> **What is required**: Your answer should be the lines below from the one holding "middle tip: (160, 305)" through the one holding "ring pip: (289, 240)", copied exactly and with nothing else.

> **Saved data entries**:
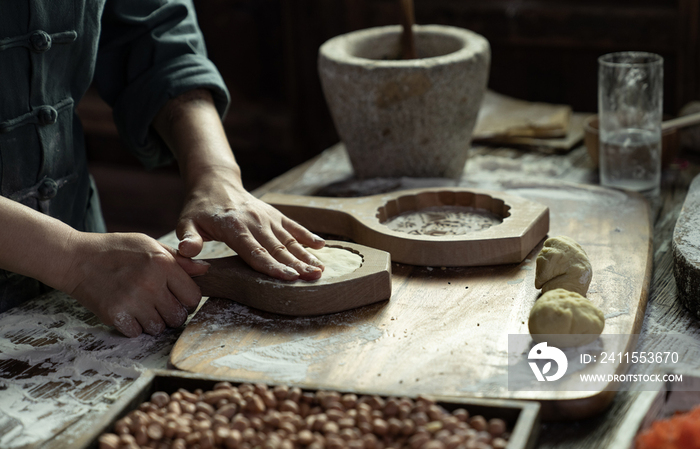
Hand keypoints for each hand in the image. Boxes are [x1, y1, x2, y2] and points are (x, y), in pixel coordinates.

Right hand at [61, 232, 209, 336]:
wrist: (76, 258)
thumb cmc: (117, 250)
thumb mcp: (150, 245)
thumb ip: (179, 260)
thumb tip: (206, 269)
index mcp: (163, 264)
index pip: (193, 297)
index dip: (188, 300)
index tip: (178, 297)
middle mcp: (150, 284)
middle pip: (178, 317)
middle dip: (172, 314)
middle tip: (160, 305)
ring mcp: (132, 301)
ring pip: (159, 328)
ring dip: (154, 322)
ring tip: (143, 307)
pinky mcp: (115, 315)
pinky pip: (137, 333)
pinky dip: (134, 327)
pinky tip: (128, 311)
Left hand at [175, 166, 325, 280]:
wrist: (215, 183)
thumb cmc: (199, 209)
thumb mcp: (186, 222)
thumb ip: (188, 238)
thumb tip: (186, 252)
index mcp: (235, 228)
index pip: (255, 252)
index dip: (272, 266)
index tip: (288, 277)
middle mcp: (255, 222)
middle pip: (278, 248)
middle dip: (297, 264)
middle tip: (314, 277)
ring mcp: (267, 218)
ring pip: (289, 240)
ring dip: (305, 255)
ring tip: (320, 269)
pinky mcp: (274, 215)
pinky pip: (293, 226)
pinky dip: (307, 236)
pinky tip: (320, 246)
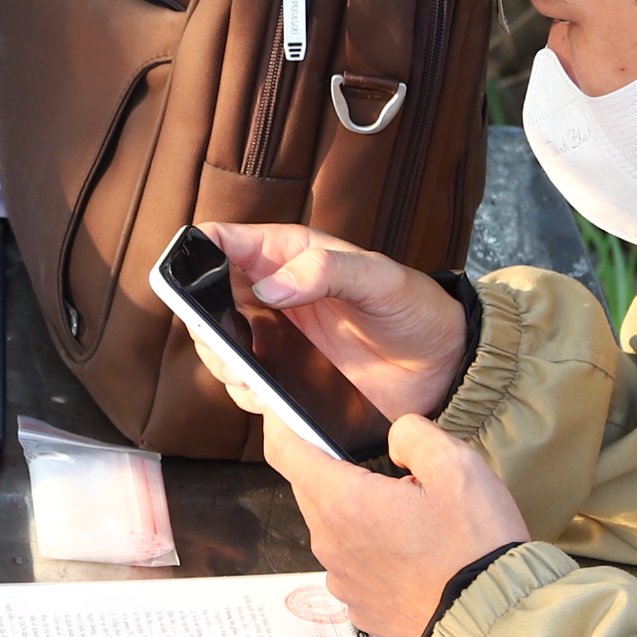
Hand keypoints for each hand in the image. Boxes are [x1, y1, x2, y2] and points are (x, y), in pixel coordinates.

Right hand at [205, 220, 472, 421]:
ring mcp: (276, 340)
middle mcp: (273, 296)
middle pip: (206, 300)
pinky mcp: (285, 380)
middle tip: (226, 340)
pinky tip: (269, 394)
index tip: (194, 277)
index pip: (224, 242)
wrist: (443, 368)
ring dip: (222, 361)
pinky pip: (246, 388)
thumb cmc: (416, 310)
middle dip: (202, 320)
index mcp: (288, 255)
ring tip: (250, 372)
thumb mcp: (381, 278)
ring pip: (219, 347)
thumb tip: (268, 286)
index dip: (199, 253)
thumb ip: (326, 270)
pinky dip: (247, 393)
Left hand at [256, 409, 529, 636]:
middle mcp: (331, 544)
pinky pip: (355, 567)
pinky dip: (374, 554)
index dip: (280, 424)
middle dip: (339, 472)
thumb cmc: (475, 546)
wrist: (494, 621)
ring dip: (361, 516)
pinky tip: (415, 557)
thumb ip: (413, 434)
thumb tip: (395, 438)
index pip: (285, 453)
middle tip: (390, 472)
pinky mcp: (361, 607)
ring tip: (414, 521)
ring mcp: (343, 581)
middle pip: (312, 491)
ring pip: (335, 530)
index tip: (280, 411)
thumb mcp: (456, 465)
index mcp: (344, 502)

> **Response**:
middle tip: (160, 305)
ring mcp: (132, 301)
ring pip: (159, 328)
ring dip: (154, 322)
ring tip: (143, 307)
pinky mcp: (115, 315)
pinky pip: (137, 333)
pinky dip: (134, 327)
pinky tip: (128, 311)
Left hand at [175, 166, 325, 280]:
wrist: (215, 183)
thumb cmc: (199, 209)
thumb mcp: (186, 222)
thumb ip: (188, 238)
thumb tip: (186, 252)
index mcp: (235, 228)
index pip: (255, 252)
index dip: (272, 266)
index tip: (288, 277)
middle mcp: (255, 222)
middle pip: (278, 248)
middle dip: (297, 264)
middle tip: (314, 277)
ring mcp: (267, 218)
ring pip: (289, 240)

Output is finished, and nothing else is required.